— Селш, ну-ка посмотри, малыш, это не твой папа? Во-он там, возле табло? — Надежда указала направление рукой, помогая малышу сориентироваться, и едва удержала его, с такой силой, неожиданной для хрупкого тельца, тот рванулся к родителю. — Нет, подожди, подожди, — попыталась она утихомирить малыша уже вновь близкого к истерике, — Селш, давай его позовем отсюда, и он сам к нам подойдет. Договорились? Ты ведь уже большой, ты сумеешь позвать его так, чтоб услышал только он?
— Не знаю, — просвистел малыш, — он далеко, не услышит.
— Не волнуйся, не надо, — погладила девушка чешуйчатую мордочку, — мы сделаем так: ты позовешь отца, а я настроюсь на тебя и усилю твой сигнал, чтоб он услышал.
— Не получится. — Почти по-человечески вздохнул малыш. — Люди не могут так общаться, как мы.
— Ещё как получится! Ведь я же разговариваю с тобой на языке Чионы? Ну, зови!
Папаша прилетел на зов сына, едва не сметая всё на своём пути. От волнения он тоже был белёсым и едва ли понимал, что сам говорит, на интерлекте, а Надежда свистит ему в ответ на языке Чионы. Девушка только успела передать с рук на руки малыша, почти восстановившего весёлую зелёную окраску, как объявили:
— Заканчивается посадка на рейс, следующий по маршруту Накаста — Талькона.

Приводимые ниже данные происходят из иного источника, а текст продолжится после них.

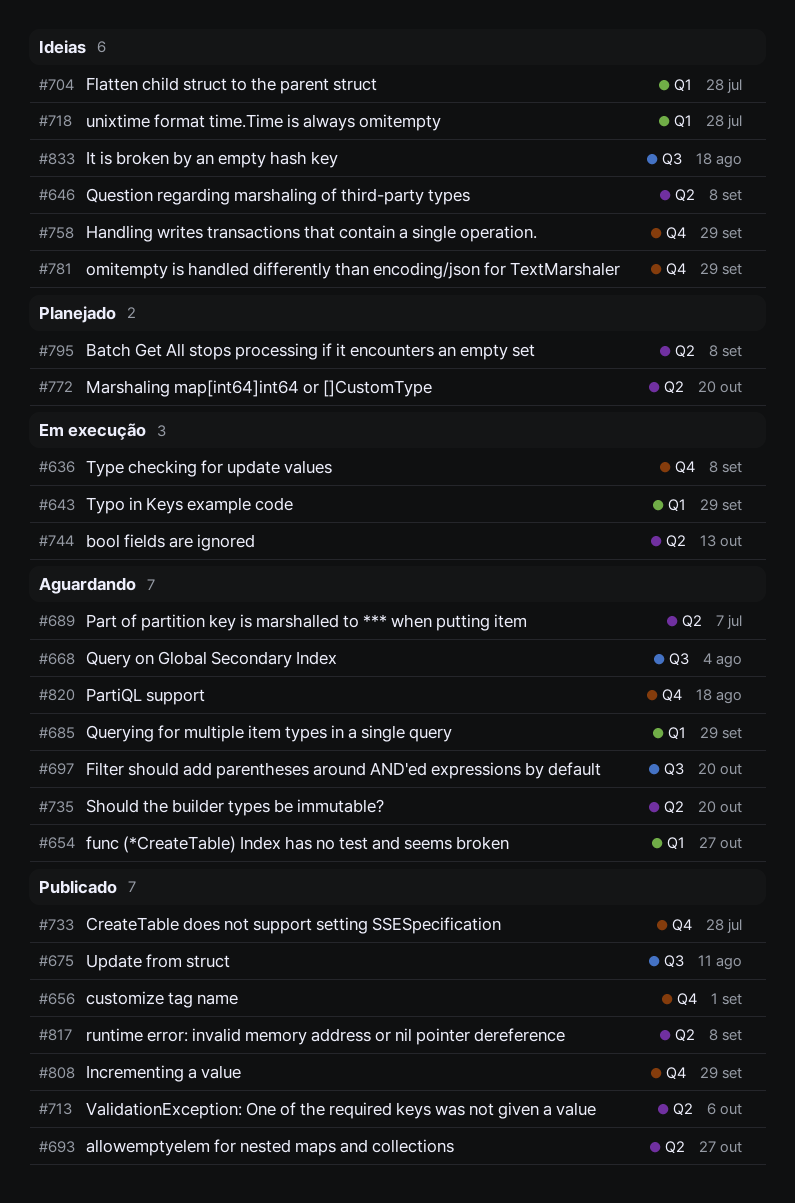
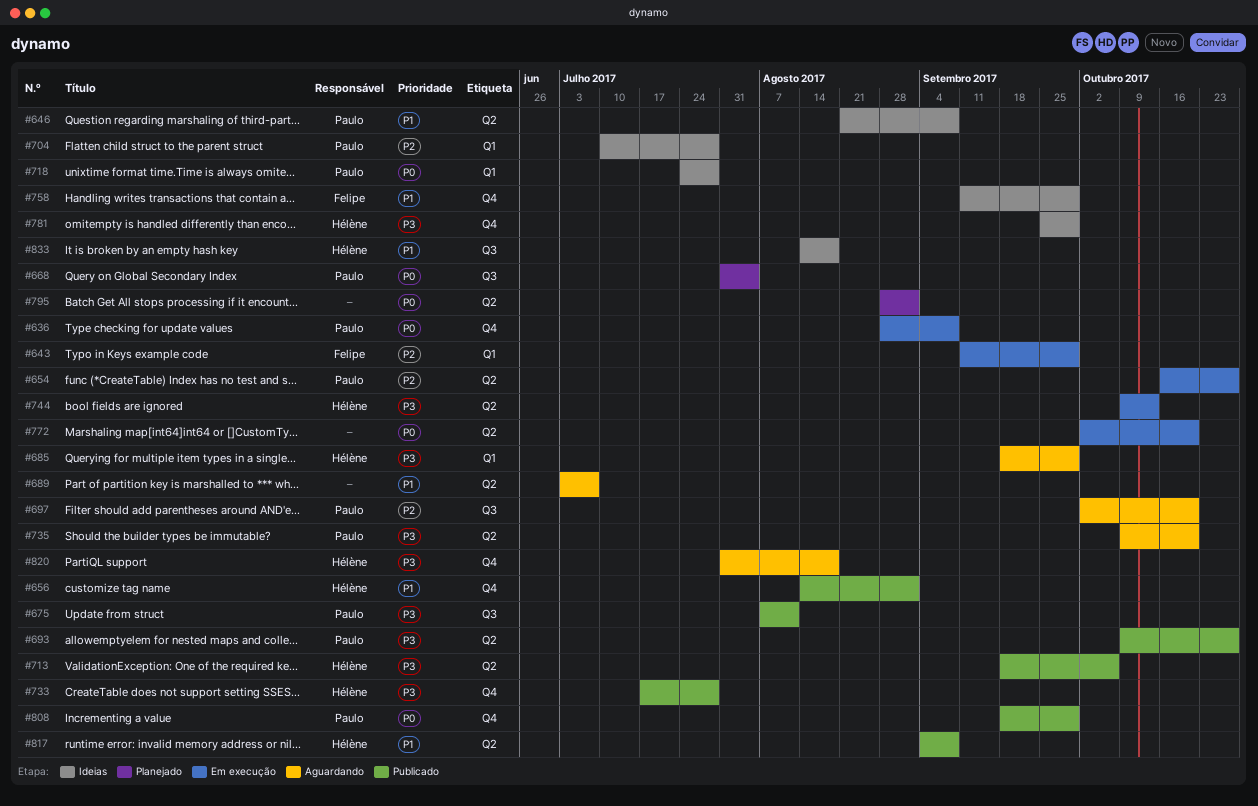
#654, status: Aguardando -> Em execução
#654, label: Q1 -> Q2
#668, status: Aguardando -> Planejado
#772, status: Planejado -> Em execução
#795, due: Sep 8 -> Sep 1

Она бережно тронула за среднюю лапку счастливого малыша:
— Ну, Селш Ват, прощай и не теряйся больше. А мне пора, я уже опаздываю.
Взрослый рептилоид что-то кричал ей вслед, но бесполезно. Она даже не оглянулась. Не до того было. Так быстро, как в тот раз ей давно бегать не приходилось.
Пока вспоминала — оделась и, не дожидаясь команды, уселась в противоперегрузочное кресло. И динамики вновь ожили:
— Уважаемые пассажиры, наш лайнер идет на посадку. Пожалуйста, займите ваши места в противоперегрузочных креслах, пристегнитесь, пожалуйста, и нажмите кнопку визуального контакта с экипажем, которая находится в правом подлокотнике кресла. Просим не беспокоиться, возможны небольшие перегрузки, абсолютно безопасные для вашего здоровья. Если возникнут какие-то проблемы, пожалуйста, дважды нажмите кнопку контакта. Желаем вам мягкой посадки.
Надежда усмехнулась:
— Ах, какая предупредительность! — и отключила наблюдение за каютой. Она не любила, когда её разглядывают. Бортпроводницы забеспокоились сразу же:
— Пассажир пятьдесят девятой каюты, у вас всё в порядке? Пожалуйста, не отключайтесь! Мы должны видеть Вас. Вдруг Вам станет плохо во время перегрузок?
— Тоже мне, перегрузки называются! — фыркнула Надежда, зная очень мягкий и бережный ход пассажирских лайнеров. Она показала в камеру удостоверение Патрульного и вновь отключила внешнее наблюдение. Больше её не беспокоили.
После того, как пассажиров так же вежливо попросили проследовать к выходу, Надежда переждала ещё семь минут, сидя у самой двери своей каюты и держа на коленях маленький рюкзачок — единственный багаж. Она знала глупую пассажирскую привычку оказываться на трапе всем разом, поэтому и не торопилась. Она покинула лайнер одной из последних и ещё на трапе взглянула вверх. Небо, полностью затянутое тяжелыми, низко нависшими тучами, готовилось обрушить из своих набрякших недр мощный тропический ливень.
На пропускном контроле Надежду и ещё семерых пассажиров-накастовцев с вежливо-елейной настойчивостью попросили пройти в соседнее помещение, оказавшееся маленьким конференц-залом с довольно уютными креслами. Смуглый и черноглазый служащий космопорта в кремовой форме прочитал, видимо обязательную, лекцию для впервые посещающих Талькону и, не уставая улыбаться, вручил каждому по сувениру — круглому значку с изображением сине-зелёного двуцветного флага Империи. Затем, пожелав приятно провести время, наконец, удалился. К накастовцам подошел экскурсовод, и, что-то вежливо объясняя, увел их.
Надежда осталась одна. За прозрачной стеной фойе, вероятно, был выход, но тугая, белёсая стена дождя не давала толком рассмотреть ничего кроме козырька-навеса, не спасающего, впрочем, от ливневых струй, и красной мигающей вывески на нем, высвечивающей сначала две строки непонятного местного текста, а потом перевод на интерлект:
«Парковка любого транспорта запрещена».
— М-да, невесело встречает Талькона, — подумала Надежда, — торопиться сегодня некуда. По местному времени день клонится к вечеру. Только устроиться в отель, а все дела завтра с утра.